[Date Prev][Date Next][Thread Prev][Thread Next][Date Index][Thread Index]

Re: [idn] First report from IDN nameprep design team



James Seng/Personal wrote:

> 1) It is difficult and probably not useful to try to prohibit
>    characters that might cause confusion because they look like other
>    characters or because they might be accidentally entered by users.

Yes, agree with this.

> 2) The order of the steps for nameprep will be changed from
>      prohibit -> fold -> normalize
>    to
>      map -> normalize -> prohibit
> 
>    This new order has many advantages. It allows many more characters to
>    be input to the nameprep process without returning errors because
>    those characters will get converted by the normalization step into
>    allowed characters. It also allows the mapping step to fix edge-case
>    problems before they get to the normalization step, as described in
>    the next point.

Agree "prohibit" step should be last, but disagree with the map -> normalize
order. If it differs at all from normalize -> map, it means that you
must be imbuing some compatibility characters ("edge cases"?) with
special meaning. I think this is a bad idea. They should be left as
those characters that are there by historical accident, which will rust
away over the decades.

In particular, it should be redundantly harmless for a client application
or environment to map compatibility characters before ever handing
a string to the resolver. It may be doing it for presentation reasons
or as part of some larger application scheme involving a transformation
Unicode -> rich text -> plain text. I don't imagine many
new environments making entry of these characters easy either.

If the "edge-case" problem you are thinking of is the FULLWIDTH HYPHUS->
MINUS one Yoshira Yoneya raised recently, then I don't think it's
valid: (i) my copies of the mapping tables don't have that mapping,
but rather map it to hyphus (0x2d) as expected (ii) any such special
case mapping should be consistent across all compatibility variants
anyway. Can we have some examples of the edge cases you have in mind?

> 3) So far, the mapping step in nameprep only maps uppercase
>    characters to lowercase. The compatibility normalization step does
>    the work of converting compatibility characters into their normal
>    forms, but there are other sets of characters that the input
>    mechanisms on users' systems might enter that can be mapped to other
>    characters. For example, there are many different hyphen characters
>    (such as U+00AD, soft hyphen) that do not get normalized but can all
>    be mapped into the single hyphen character that is already allowed by
>    STD 13.

I agree with this proposal in general but not with the example you
give.

>    Also, with the new order suggested above, there are some
>    special cases for case-mapping that need to be added so that all
>    characters case-map as expected.

A good reason not to use that new order. If there should be an
error in preparing this more complex mapping table, it could require
special-case hacks forever.

> 5) Non-character codepoints will be listed as prohibited characters.

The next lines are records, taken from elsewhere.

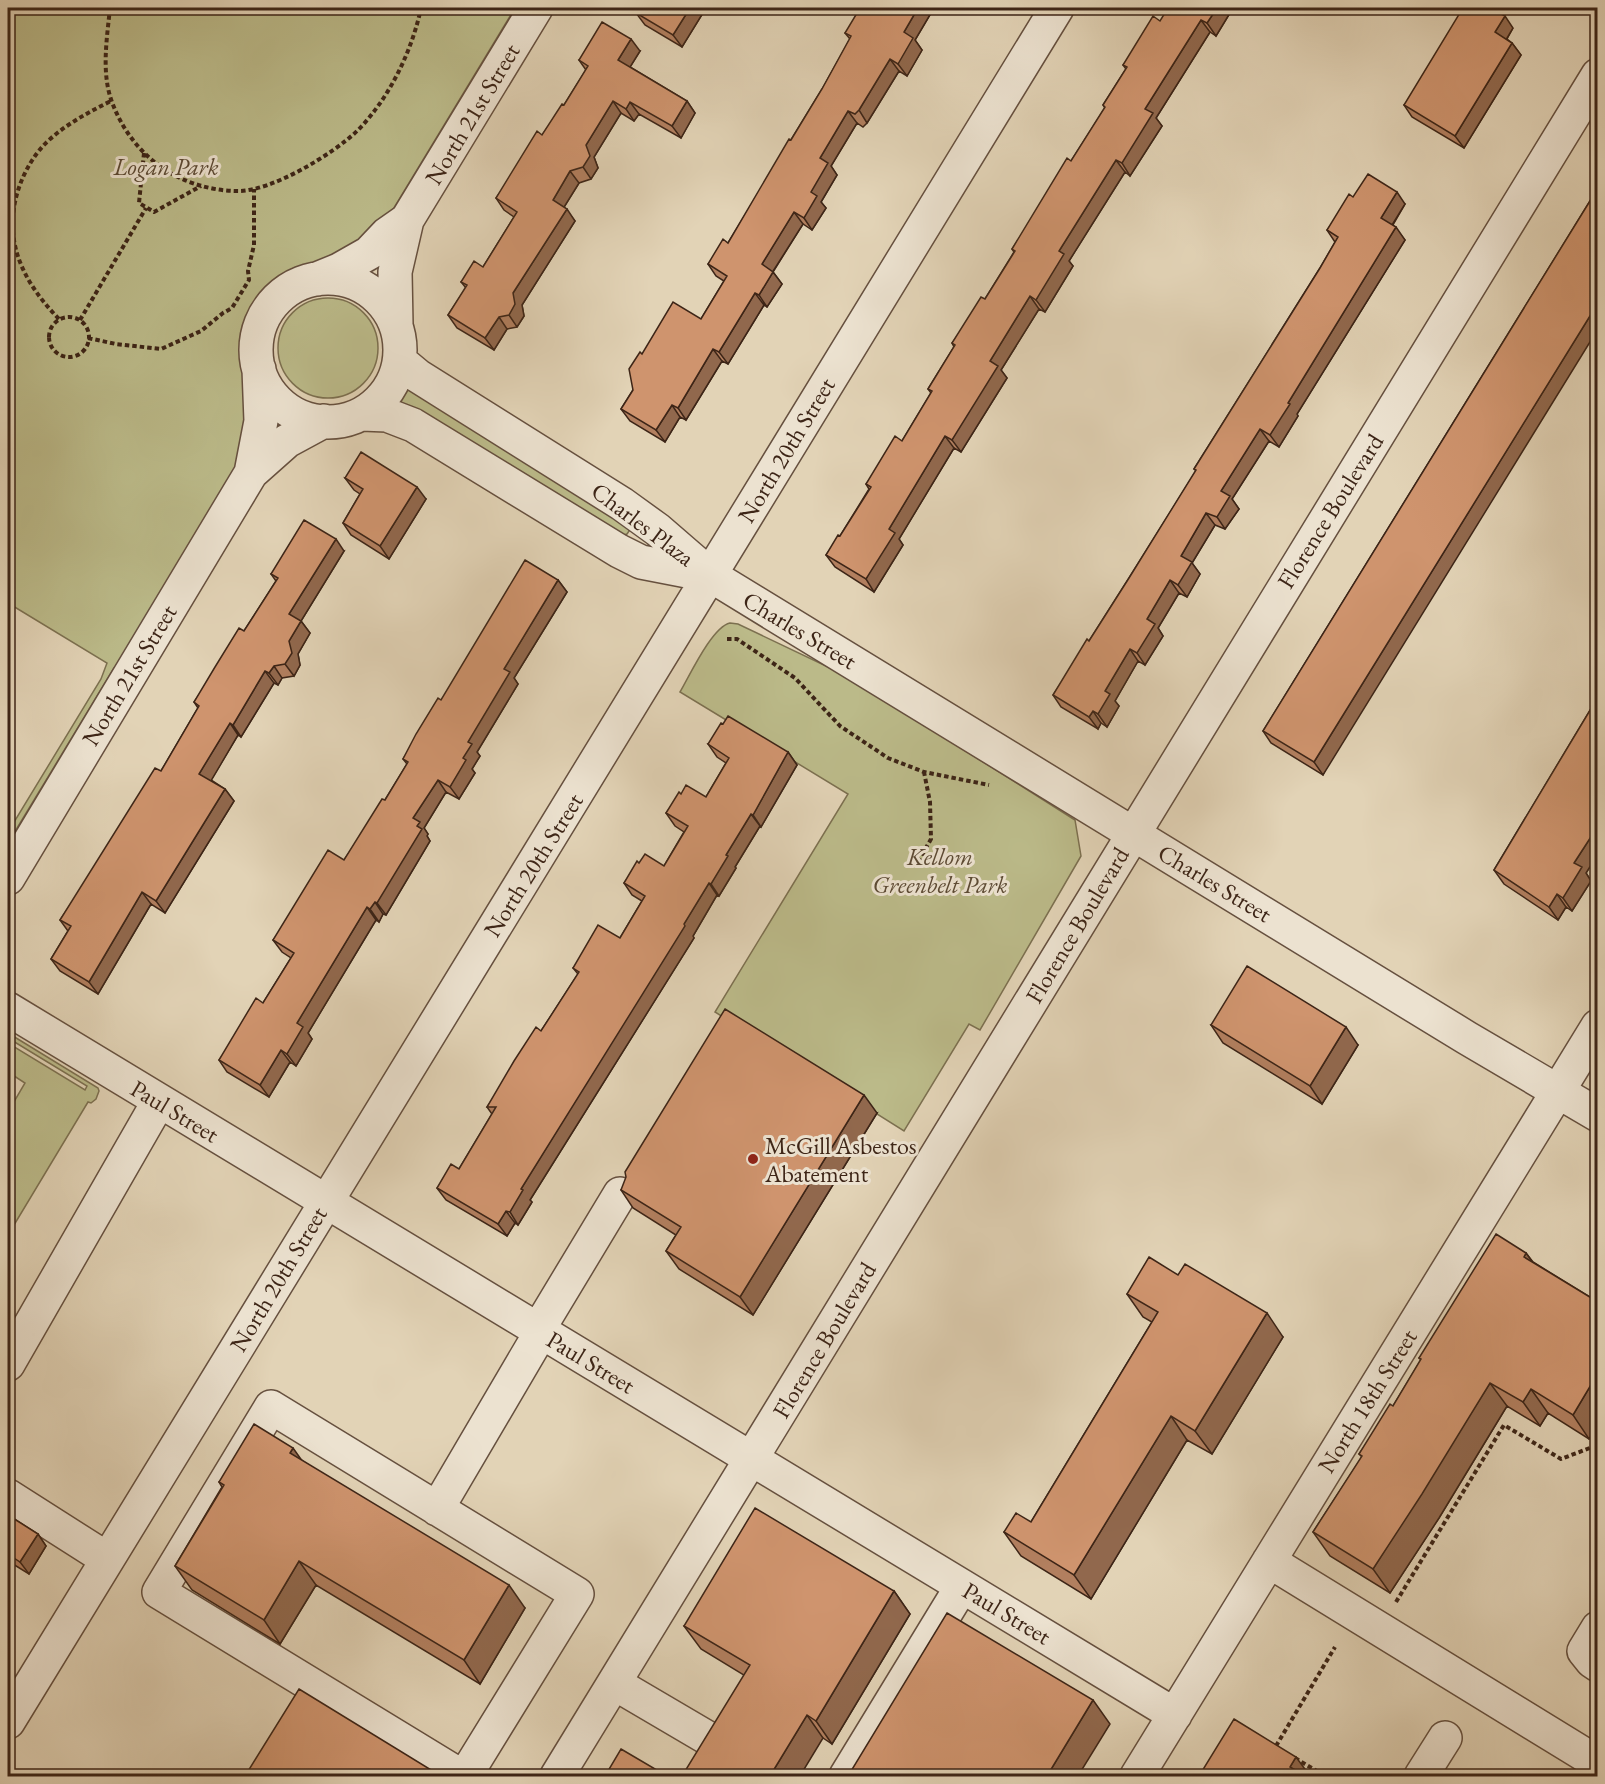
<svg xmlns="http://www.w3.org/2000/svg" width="1605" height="1784" font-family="'EB Garamond',serif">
<rect width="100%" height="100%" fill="#e2d3b6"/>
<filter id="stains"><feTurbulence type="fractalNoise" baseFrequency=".00333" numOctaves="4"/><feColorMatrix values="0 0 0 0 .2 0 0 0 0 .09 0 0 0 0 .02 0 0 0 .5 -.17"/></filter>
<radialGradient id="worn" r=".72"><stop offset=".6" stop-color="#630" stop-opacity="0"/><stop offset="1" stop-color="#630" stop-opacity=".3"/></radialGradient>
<!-- green -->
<path fill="#bbba89" stroke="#7c7050" stroke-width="1.5" d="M8,8h507l-135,223 -63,33 -13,2 -26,13 -13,11 -9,14 -11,25 -1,15v15l8,32 -10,67 -125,211 -3,-1 -106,175v-11l93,-153 6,-16 -99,-60z
M278 348a50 50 0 1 1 100 0a50 50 0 1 1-100 0Z
M407,381l224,147 -4,6 -6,2 -227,-134z
M730,623l8,1 111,53 226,143 6,36 -101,174 -11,-6 -65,107 -189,-119 133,-218 -168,-102c10,-17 32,-65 50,-69z
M8,1033l90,55 1,3 -3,8 -5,4 -3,-1 -80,133v-123l17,-29 -17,-11v-29l77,47 2,-4 -79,-48z"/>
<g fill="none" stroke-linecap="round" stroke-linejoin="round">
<defs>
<path id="minor" d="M256 350a72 72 0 1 1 144 0a72 72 0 1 1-144 0Z
M317,279l22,-9 30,-17 18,-19 20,-14
M396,325l-1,-53 12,-52 129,-212
M400,361l18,15 204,128 36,26 52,45 757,463 131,77
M362,414l25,1 26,10 206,126 22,11 67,13
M251,473l36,-32 37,-20
M8,878l243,-405 10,-52 -2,-52
M8,1009l1167,706
M538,1330l82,-136
M8,1364l151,-263
M8,1496l99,63
M437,1509l104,-177
M1269,1561l329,202
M1598,1628l-14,23 8,10 6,4
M614,1683l97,57
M8,1722l1049,-1714
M461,1776l-302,-184 112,-185 306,187 -112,182
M557,1776l1041,-1701
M846,1776l116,-190
M1137,1776l461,-750
M1421,1776l24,-38"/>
</defs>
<!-- minor casing -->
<use href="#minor" stroke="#66503f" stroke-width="36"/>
<!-- path -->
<path stroke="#3d2517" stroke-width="4" stroke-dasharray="4.5 3" stroke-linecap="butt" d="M110,8c-3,30 -9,65 2,94 12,33 36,61 68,76 17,8 38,13 57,13 34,1 96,-37 120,-60 32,-32 55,-80 64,-123
M144,153l-5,50 15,9 47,-26
M49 337a20 20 0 1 1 40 0a20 20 0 1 1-40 0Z
M59,319c-38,-39 -59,-83 -38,-137 6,-15 15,-30 28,-42 19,-17 40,-28 62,-39
M80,320l66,-112
M88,338l28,6 45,5 40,-18 22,-18 9,-5 17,-28 -1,-9 6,-26v-56
M727,639h10l58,39 45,48 48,32 36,14 65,13
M918,862l13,-23 -1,-37 -6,-30
M1396,1602l108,-177 57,34 34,-13 3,-3
M1276,1746l59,-99
M1295,1758l30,18"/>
<!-- minor -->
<use href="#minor" stroke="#ece2d0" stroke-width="33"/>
</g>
<!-- wall -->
<path fill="#b27f5f" stroke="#3d2517" stroke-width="1.5" d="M706,8l-24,39 -37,-22 -9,-12z
M871,8h63l-19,32 7,10 -15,26 -8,-5 -32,52 -4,4 -6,-4 -26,43 6,9 -16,27 5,6 -14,22 -9,-6 -30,48 9,12 -15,23 -3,-2 -36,59 -6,-3 -36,59 -6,-3 -15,25 -35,-21 -9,-12 12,-19 9,-36 59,-35 23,-38 -8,-5 -8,-12 20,-21 94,-154 28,-50 -5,-6z
M1233,8l-17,28 -6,-4 -54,86 6,8 -32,50 -5,-4 -56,89 4,5 -28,46 -6,-3 -38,61 6,8 -46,74 -7,-4 -55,91 4,6 -29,47 -39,-25 -9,-12 14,-19 29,-47 -3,-5 36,-43 29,-48 -3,-4 26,-42 -2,-4 33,-44 29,-47 -2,-3 59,-88 34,-53 -2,-3 23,-36 -3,-4 37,-44z
M1513,28l-6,11 5,4 9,12 -57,93 -52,-31 -8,-12z
M640,51l-10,16 57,34 8,12 -14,25 -42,-24 -5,7 -13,-8 -27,44 4,11 -7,11 -12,4 -15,24 11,14 -53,84 2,11 -7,11 -10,2 -13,21 -37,-22 -9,-13 18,-27 -5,-6 22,-15 31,-50 -10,-7 -8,-12 68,-93 22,-35 -7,-10z
M1598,188l-275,587 -52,-32 -8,-12z
M1353,197l52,7 -12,21 12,15 -108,174 1,2 -19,31 -10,-6 -37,58 7,10 -14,20 -10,-4 -23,38 8,11 -13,23 -8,-4 -21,35 5,8 -18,29 -7,-4 -23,40 4,5 -12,21 -6,-4 -3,6 -37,-22 -8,-12 36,-54 40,-63 67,-107 -2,-2 126,-201 15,-26 -8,-12z
M345,478l81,21 -37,60 -38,-24 -8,-12 17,-29 -6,-4z
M344,551l-43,70 9,12 -12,21 2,11 -6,11 -12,2 -4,7 -4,-2 -33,54 -3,-2 -27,45 14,9 9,12 -69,112 -14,-9 -53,90 -38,-23 -9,-12 17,-28 -8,-11 101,-149 37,-63 -4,-6 50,-71 32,-50 -5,-7z
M558,580l9,12 -53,86 4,6 -41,68 3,4 -8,13 3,4 -16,26 -13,-7 -22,36 4,6 -1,2 3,5 -44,74 -3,-1 -4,8 -3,-2 -68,113 4,6 -16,27 -6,-4 -21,35 -42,-25 -8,-12 44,-57 28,-45 -9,-6 -9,-12 71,-80 41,-60 22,-36 -4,-5 38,-59z
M1598,697v157l-12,19 5,8 -19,30 -6,-4 -8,13 -54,-36 -10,-14z
M708,744l80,8 9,13 -36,62 -1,-1 -25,41 1,1 -17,28 -2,-1 -24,41 1,2 -164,262 2,2 -14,23 -3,-2 -8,13 -61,-36 -9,-12 22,-19 33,-55 -5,-7 54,-76 37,-57 -5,-6 47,-30 22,-37 -10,-6 -8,-12 15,-20 25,3 20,-34 -9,-6 -9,-13 15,-19 25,3 20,-34 -9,-6z
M1211,1025l147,20 -36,59 -99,-61z
M877,1113l-124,202 -74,-46 -13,-18 10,-16 -43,-27 -12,-18z
M1526,1253l7,9 65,40v123l-9,14 -41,-26 -8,13 -33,-20 -68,112 -49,75 -60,-37 -17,-24 49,-75 -3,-3 34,-48 28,-46 -2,-2z
M1178,1275l105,62 -71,117 -25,-14 -96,159 -70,-43 -17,-24 27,-10 121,-200 -9,-5 -16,-23z
M301,1460l224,148 -45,76 -164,-99 -36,59 -88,-54 -17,-24 47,-79 -3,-5z
M8,1515l30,19 8,12 -17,28 -21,-13z
M894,1591l16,23 -78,130 -9,-6 -79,-63 -43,-26 -17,-23z"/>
<!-- shaded-wall -->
<path fill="#91684d" stroke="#3d2517" stroke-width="1.5" d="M690,8h16l-24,39 -9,-12z
M918,8h16l-19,32 7,10 -15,26 -9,-12 6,-32z
M1217,8h16l-17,28 -9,-13z
M1505,16l8,12 -10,17 -8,-13z
M1201,20l9,12 -54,86 6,8 -32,50 -8,-13 23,-54z
M631,39l9,12 -13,21 -9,-12z
M1512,43l9,12 -57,93 -9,-12z
M890,59l9,12 -32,52 -8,-13z
M613,101l8,12 -27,44 4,11 -7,11 -8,-12 3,-22z
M687,101l8,12 -14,25 -9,-12z
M630,102l9,12 -5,7 -8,-12z
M848,111l9,12 -26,43 6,9 -16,27 5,6 -14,22 -8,-12 16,-60z
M1116,160l9,12 -56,89 4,5 -28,46 -9,-12 23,-49z
M570,171l9,12 -18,29 -8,-12z
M1397,192l8,12 -16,26 -8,-12z
M567,209l8,12 -53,84 2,11 -7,11 -8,-12 4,-22z
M794,212l9,12 -33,52 -8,-12z
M1396,227l9,13 -108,174 1,2 -19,31 -9,-12 18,-32z
M773,272l9,12 -15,23 -8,-12z
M755,293l9,12 -36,59 -9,-12z
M1030,296l9,13 -38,61 6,8 -46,74 -9,-12 38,-79z
M1598,303v26l-275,446 -9,-13z
M499,317l8,12 -13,21 -9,-12z
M713,349l9,12 -36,59 -8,-12z
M672,405l8,12 -15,25 -9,-12z
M1260,429l9,12 -37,58 7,10 -14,20 -8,-12 4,-26z
M945,436l9,12 -55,91 4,6 -29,47 -8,-13 23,-50z
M417,487l9,12 -37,60 -9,-13z
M1206,513l9,12 -23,38 8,11 -13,23 -9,-12 3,-29z
M336,539l8,12 -46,75 -9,-12z
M558,580l9,12 -53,86 4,6 -41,68 3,4 -8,13 3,4 -16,26 -9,-12 13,-29 5,-16 36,-73z
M1170,580l9,13 -21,35 5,8 -18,29 -8,-12 10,-34z
M301,621l9,12 -12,21 2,11 -6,11 -9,-12 4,-23z
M1130,649l8,12 -23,40 4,5 -12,21 -9,-13 7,-23z
M274,666l8,12 -4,7 -9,-12z
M265,671l9,12 -33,54 -8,-12z
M1093,711l8,12 -3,6 -9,-12z
M230,723l8,12 -30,51 -9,-12z
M788,752l9,13 -36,62 -8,-12z
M438,780l8,12 -22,36 4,6 -1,2 3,5 -44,74 -9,-12 36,-85z
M225,789l9,12 -69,112 -9,-12z
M751,814l9,12 -25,41 1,1 -17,28 -8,-12 15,-29z
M1598,826v28l-12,19 5,8 -19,30 -9,-13 11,-35z
M709,883l8,12 -24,41 1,2 -164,262 2,2 -14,23 -8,-13 11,-23z
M142,892l9,12 -53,90 -9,-12z
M1557,894l9,13 -8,13 -9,-13z
M375,902l8,12 -4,8 -9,-13z
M367,907l9,13 -68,113 4,6 -16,27 -9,-12 10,-31z
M1346,1027l12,18 -36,59 -12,-18z
M281,1050l9,12 -21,35 -9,-12z
M864,1095l13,18 -124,202 -13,-18z
M506,1211l9,12 -8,13 -9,-12z
M1526,1253l17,24 -19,-20z
M1267,1313l16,24 -71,117 -17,-23z
M1490,1383l17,23 -68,112 -49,75 -17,-24z
M1592,1383l6,8v34l-9,14 -16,-24z
M1531,1389l17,24 -8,13 -17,-24z
M1171,1416l16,24 -96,159 -17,-24z
M293,1448l17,24 -20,-19z
M38,1534l8,12 -17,28 -9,-12z
M299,1561l17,24 -36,59 -16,-24z
M509,1585l16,23 -45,76 -16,-24z
M894,1591l16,23 -78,130 -16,-23z
M1093,1700l17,24 -32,52h-31z
M807,1715l16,23 -23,38h-30z
M1296,1757l14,19h-13l-7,-9z"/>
<!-- building -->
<path fill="#cf946e" stroke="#3d2517" stroke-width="1.5" d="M639,8h51l-17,27 -37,-22z
M860,8h7l3,1 1,-1h47l-14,24 9,6 -15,26 -8,-5 -31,51 -4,4 -7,-3 -28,47 8,5 -17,29 6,4 -13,22 -10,-6 -32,52 11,8 -14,23 -4,-2 -36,59 -6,-3 -35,59 -6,-3 -16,25 -35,-21 12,-19 -4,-21 11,-17 2,2 31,-52 28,17 26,-43 -19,-12 15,-25 5,4 61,-104 2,1 31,-51 29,-53 -6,-3z
M1168,8h49l-10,15 -6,-3 -56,89 8,4 -31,50 -6,-3 -57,91 5,3 -28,46 -6,-4 -40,65 8,5 -46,74 -7,-4 -56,93 6,4 -29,46 -40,-24 12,-20 2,1 31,-49 -5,-3 29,-48 7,5 30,-50 -4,-2 27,-44 -3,-2 29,-46 4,2 30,-48 -3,-2 55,-91 4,3 34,-54 -2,-2 24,-38 -4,-2 30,-49 7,5z
M1469,8h21l15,8 -10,16 17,11 -57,93 -51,-31 57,-94 4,3z
M602,22l29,17 -13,21 69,41 -15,25 -42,-24 -4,7 -13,-8 -27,44 4,11 -7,11 -13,4 -17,29 14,9 -54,84 2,11 -6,11 -10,2 -14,21 -37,-23 19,-30 -6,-3 13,-21 9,6 34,-55 -21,-14 41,-67 5,4 20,-31 2,1 24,-39 -9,-6z
M1368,174l29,18 -16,26 15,9 -108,176 2,1 -20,31 -10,-6 -39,62 9,5 -13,21 -11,-4 -25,43 11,6 -14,23 -8,-5 -23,39 8,5 -18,29 -7,-4 -25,42 5,3 -12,20 -5,-3 -4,6 -36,-22 34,-56 2,2 40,-63 67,-108 -2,-1 126,-201 18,-31 -11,-7 22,-36 4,3z
M1598,188v115l-284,459 -51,-31z
M361,452l56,35 -37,59 -37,-23 20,-34 -18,-11z
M304,520l32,19 -47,75 12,7 -12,20 3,12 -7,11 -11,2 -5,7 -4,-2 -32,54 -3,-2 -31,51 26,15 -69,112 -14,-9 -53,90 -38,-23 20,-33 -11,-6 95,-152 6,3 38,-65 -5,-4 21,-35 24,-39 5,3 34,-53 -7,-4z
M525,560l33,20 -54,89 6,3 -42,70 4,2 -9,14 3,2 -16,27 -12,-7 -25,38 7,4 -3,4 5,3 -45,74 -2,-1 -5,7 -3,-2 -70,116 6,4 -16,27 -6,-4 -21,35 -41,-25 37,-62 7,5 31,-50 -21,-13 55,-90 16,10 38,-61 3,1 23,-38 -5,-3 13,-25 22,-36 3,2z
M1598,697v129l-24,37 8,4 -19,31 -6,-4 -8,13 -55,-37z
M728,716l60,36 -35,63 -2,-1 -25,41 2,1 -17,28 -2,-1 -25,41 1,2 -164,263 2,1 -13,22 -4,-1 -8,13 -61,-36 14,-24 8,5 37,-62h-9l27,-46 22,-34 5,4 38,-59 -6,-4 25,-43 22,13 25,-42 -21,-13 13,-22 2,2 6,-9 19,12 24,-40 -22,-13 13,-21 2,2 5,-9 20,12 23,-39 -21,-14 13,-21 2,1z
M1247,966l99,61 -36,59 -99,-61z
M725,1009l139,86 -124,202 -74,-46 15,-24 -60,-37 5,-13 -1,-5z
M1496,1234l30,19 -2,4 74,45v85l-6,-4 -19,32 -42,-26 -8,13 -33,-19 -68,111 -49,75 -60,-37 49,-76 -3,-2 31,-50 3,2 28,-47 -2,-1z
M1149,1257l29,18 7,-11 82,49 -72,118 -24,-15 -97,159 -70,-43 12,-19 15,9 127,-210 -31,-18z
M254,1424l39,24 -3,5 219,132 -45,75 -165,-99 -35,59 -89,-54 49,-81 -5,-3z
M755,1508l139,83 -78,130 -9,-6 -37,61h-88l68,-111 -66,-39z
M8,1515l30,19 -18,28 -12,-8z
M947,1613l146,87 -46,76h-199z
M299,1689l142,87h-196z
M1234,1719l62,38 -6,10 12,7 -2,2h-101z
M621,1749l46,27h-62z"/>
<!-- markers -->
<circle fill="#8f2418" stroke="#ece2d0" stroke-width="2" cx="753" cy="1159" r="6"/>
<g text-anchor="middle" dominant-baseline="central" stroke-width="6" stroke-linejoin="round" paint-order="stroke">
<!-- street labels -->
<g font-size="24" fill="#3d2517" stroke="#ece2d0">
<text transform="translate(472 114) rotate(-59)">North 21st Street</text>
<text transform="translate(786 450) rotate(-59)">North 20th Street</text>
<text transform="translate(1330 511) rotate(-58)">Florence Boulevard</text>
<text transform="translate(643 524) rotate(37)">Charles Plaza</text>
<text transform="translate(800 630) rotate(31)">Charles Street</text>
<text transform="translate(129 675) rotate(-59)">North 21st Street</text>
<text transform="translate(533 865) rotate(-58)">North 20th Street</text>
<text transform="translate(1215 883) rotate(31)">Charles Street</text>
<text transform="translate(1077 925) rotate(-59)">Florence Boulevard</text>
<text transform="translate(175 1111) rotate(31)">Paul Street</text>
<text transform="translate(278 1279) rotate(-59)">North 20th Street</text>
<text transform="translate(824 1340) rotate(-59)">Florence Boulevard</text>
<text transform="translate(591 1362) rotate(31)">Paul Street</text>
<text transform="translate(1367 1401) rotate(-58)">North 18th Street</text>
<text transform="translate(1007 1613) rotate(31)">Paul Street</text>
</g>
<!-- park labels -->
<g font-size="24" font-style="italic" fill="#5c4a34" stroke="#ece2d0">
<text x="166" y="166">Logan Park</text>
<text x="940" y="856">Kellom<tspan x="940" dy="28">Greenbelt Park</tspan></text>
</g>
<!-- poi labels -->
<g font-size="24" fill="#3d2517" stroke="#ece2d0" text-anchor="start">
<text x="765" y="1145">McGill Asbestos<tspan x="765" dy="28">Abatement</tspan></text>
</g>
</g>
<!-- margin -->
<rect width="1605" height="1784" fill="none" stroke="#e2d3b6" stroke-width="30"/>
<rect x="9" y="9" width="1587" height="1766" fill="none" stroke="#3d2517" stroke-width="3"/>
<rect x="15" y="15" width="1575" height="1754" fill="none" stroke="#3d2517" stroke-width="1.5"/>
<rect width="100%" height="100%" filter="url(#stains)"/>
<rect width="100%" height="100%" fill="url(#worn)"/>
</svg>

Except that maybe non-authoritative caches should pass everything
through so that only the client and authoritative server need to
be brought up to the latest software/Unicode level to use new
characters.

> 6) The question of where to do name preparation will be removed from
>    this document, but must be addressed in the eventual IDN protocol
>    document.

It has a bearing on the order, so you may need to address or
assume it. For example, if clients do one kind of mapping and
the resolver another, that determines the order.

** Bidirectional controls: I would hope these are going to be
prohibited rather than thrown away, so that names and also FQDNs
contain none. The "mathematical" alef to gimel, which differ from
the normal Hebrew only in being left to right, must be disallowed.

** z-Variants: what happened to that question?